“The body’s immune system is very good at identifying cells that are acting strangely. These include cells that could develop into tumors or cancer in the future,” explained Federica Eduati, Ph.D., from the department of biomedical engineering at Eindhoven University of Technology. “Once detected, the immune system strikes and kills the cells.” But that is not always with the case with cancer, which has sophisticated methods of cloaking itself from the immune system.
Now, researchers at the Eindhoven University of Technology report in the journal Patterns that they have combined machine learning with immunotherapy to find hidden tumors cells in the human body.
“Cancer cells can leverage several cell-intrinsic and -extrinsic mechanisms to escape immune system recognition,” wrote the researchers. “The inherent complexity of the tumor microenvironment, with its multicellular and dynamic nature, poses great challenges for the extraction of biomarkers of immune response and immunotherapy efficacy.”
Immune checkpoint blockers (ICB) are a type of immunotherapy that tell the immune cells to ignore the “shutdown orders” coming from cancer cells. Although ICB has been effective in treating many different types of cancers, only a third of patients respond to the treatment.
To predict whether a patient will respond to ICB, the researchers first sought to obtain particular biomarkers in tumor samples from patients.
“Tumors contain more than just tumor cells, they also contain several different types of immune cells and fibroblasts, which can have a pro- or anti-tumor role, and they communicate with each other,” explained Oscar Lapuente-Santana, a PhD researcher in the computational biology group. “We needed to find out how complex regulatory mechanisms in the tumor microenvironment affect response to ICB. We turned to RNA-sequencing datasets to provide a high-level representation of several aspects of the tumor microenvironment.”
The team searched the microenvironment of tumors using computational algorithms and datasets from previous clinical patient care.
“RNA-sequencing datasets are publicly available, but the information about which patients responded to ICB therapy is only available for a small subset of patients and cancer types,” said Eduati. “So, we used a trick to solve the data problem.”
The researchers picked out several substitute immune responses from the same datasets to be used as an indicator of the effectiveness of ICB.

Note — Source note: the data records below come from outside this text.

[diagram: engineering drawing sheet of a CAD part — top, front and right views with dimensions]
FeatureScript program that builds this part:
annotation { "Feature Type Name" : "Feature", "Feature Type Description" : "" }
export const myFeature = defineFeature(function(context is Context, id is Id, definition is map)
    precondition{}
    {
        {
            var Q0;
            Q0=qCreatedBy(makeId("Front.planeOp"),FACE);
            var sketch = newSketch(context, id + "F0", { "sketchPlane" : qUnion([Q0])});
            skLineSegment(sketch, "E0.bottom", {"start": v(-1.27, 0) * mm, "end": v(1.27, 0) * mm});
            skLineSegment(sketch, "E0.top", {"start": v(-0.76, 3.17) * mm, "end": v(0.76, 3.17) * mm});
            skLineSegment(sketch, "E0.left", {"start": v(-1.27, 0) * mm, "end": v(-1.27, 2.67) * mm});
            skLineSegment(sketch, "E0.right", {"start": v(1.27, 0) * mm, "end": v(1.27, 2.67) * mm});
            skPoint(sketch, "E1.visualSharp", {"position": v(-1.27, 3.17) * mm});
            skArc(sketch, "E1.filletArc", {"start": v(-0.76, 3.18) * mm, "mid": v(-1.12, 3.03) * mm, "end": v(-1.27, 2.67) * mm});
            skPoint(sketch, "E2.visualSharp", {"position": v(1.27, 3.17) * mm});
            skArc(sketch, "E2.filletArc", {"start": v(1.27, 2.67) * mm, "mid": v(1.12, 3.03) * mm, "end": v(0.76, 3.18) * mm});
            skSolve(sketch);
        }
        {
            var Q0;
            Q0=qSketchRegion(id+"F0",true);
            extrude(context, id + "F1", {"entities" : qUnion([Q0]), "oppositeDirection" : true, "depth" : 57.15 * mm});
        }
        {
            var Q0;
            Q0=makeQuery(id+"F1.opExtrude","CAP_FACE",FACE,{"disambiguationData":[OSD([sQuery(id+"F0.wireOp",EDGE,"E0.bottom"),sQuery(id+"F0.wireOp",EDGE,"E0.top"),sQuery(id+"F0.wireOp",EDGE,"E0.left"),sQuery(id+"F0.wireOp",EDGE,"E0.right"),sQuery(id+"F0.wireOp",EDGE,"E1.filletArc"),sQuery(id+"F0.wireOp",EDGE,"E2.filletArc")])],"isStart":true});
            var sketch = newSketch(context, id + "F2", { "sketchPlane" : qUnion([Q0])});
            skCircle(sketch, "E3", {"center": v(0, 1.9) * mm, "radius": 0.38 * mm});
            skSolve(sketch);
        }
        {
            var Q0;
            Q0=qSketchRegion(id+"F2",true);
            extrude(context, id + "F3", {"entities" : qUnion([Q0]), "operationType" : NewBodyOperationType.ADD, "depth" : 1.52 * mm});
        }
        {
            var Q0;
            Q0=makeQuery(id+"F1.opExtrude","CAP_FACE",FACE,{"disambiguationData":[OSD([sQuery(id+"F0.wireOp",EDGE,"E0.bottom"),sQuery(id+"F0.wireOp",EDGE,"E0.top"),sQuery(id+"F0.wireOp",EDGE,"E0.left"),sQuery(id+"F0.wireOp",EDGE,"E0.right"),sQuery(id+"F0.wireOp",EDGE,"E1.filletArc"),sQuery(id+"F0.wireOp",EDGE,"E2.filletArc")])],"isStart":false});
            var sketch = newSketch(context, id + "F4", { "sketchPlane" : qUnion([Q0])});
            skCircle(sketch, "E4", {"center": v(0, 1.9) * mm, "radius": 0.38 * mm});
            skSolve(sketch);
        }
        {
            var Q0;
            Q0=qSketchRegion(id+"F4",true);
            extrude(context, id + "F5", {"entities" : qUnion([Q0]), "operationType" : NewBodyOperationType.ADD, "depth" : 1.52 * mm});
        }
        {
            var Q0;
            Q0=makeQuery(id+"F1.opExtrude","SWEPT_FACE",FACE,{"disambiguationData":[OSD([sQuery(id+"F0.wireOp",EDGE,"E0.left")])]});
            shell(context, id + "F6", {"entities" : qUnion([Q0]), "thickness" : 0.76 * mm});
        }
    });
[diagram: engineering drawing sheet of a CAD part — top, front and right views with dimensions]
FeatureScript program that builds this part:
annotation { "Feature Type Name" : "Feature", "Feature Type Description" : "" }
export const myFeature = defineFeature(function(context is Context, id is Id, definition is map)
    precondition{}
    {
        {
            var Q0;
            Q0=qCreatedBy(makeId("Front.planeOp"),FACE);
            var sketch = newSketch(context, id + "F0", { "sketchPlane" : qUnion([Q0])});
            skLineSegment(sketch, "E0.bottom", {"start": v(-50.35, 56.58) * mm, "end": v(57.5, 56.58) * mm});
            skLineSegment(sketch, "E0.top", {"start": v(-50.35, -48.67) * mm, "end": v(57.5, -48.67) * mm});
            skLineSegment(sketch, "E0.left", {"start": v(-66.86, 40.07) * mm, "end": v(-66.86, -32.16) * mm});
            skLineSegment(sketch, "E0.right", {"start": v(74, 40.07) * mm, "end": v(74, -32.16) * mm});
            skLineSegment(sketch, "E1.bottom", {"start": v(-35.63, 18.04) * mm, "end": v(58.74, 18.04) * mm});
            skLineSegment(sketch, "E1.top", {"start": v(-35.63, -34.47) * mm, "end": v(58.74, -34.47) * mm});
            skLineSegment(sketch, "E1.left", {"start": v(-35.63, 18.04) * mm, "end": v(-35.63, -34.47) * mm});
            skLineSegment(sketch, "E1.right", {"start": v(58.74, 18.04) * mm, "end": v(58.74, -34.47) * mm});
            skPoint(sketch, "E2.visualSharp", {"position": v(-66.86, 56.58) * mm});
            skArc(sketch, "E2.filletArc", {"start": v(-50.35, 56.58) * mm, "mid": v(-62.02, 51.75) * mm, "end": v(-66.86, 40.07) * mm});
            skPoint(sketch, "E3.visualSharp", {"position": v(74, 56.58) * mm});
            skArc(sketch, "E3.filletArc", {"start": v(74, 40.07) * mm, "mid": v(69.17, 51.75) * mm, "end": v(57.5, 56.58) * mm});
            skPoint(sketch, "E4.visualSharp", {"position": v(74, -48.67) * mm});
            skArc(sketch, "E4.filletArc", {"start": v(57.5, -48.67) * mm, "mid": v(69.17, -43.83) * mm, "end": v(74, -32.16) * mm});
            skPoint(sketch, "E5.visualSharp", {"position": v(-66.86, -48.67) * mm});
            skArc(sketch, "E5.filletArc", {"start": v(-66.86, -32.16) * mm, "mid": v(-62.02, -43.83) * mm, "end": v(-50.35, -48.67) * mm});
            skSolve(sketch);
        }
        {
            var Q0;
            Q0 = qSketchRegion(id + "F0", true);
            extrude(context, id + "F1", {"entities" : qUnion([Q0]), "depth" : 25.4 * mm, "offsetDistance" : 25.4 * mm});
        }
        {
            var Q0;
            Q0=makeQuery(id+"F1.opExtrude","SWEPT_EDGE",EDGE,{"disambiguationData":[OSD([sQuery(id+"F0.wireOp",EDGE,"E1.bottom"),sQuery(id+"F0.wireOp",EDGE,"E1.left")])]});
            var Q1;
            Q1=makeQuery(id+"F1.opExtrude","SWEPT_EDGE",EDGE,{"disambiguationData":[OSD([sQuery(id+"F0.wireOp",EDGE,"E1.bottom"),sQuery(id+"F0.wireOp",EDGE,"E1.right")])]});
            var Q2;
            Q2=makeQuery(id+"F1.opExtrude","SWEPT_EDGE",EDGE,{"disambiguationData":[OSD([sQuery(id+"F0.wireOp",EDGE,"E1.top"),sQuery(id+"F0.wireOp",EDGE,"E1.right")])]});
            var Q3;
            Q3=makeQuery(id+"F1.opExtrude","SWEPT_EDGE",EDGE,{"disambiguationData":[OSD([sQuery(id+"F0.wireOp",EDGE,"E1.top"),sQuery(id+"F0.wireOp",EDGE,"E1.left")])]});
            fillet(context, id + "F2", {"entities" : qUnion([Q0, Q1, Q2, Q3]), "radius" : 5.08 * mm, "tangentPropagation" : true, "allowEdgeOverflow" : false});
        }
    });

“A significant challenge with this work was the proper training of the machine learning models. By looking at substitute immune responses during the training process, we were able to solve this,” said Lapuente-Santana.
“We used machine learning to look for associations between the derived system-based features and the immune response, estimated using 14 predictors (proxies) derived from recent publications,” wrote the researchers. “We considered these proxies as different tasks to be predicted by our machine learning models and used multi-task learning algorithms in order to learn all tasks jointly.”
The researchers observed that their machine learning model outperforms biomarkers currently used in clinical settings to assess ICB treatments.
“Mathematical models can provide a big picture of how individual molecules and cells are interconnected, while at the same time approximate the behavior of tumors in a particular patient. In clinical settings, this means that immunotherapy treatment with ICB can be personalized to a patient. It’s important to remember that the models can help doctors with their decisions on the best treatment, they won’t replace them,” said Eduati.
In addition, the model also helps in understanding which biological mechanisms are important for the biological response. “Another advantage of our approach is that it does not require a dataset where patients’ responses to immunotherapy are known for model training,” wrote the researchers.
More experiments are needed before these results turn to clinical settings.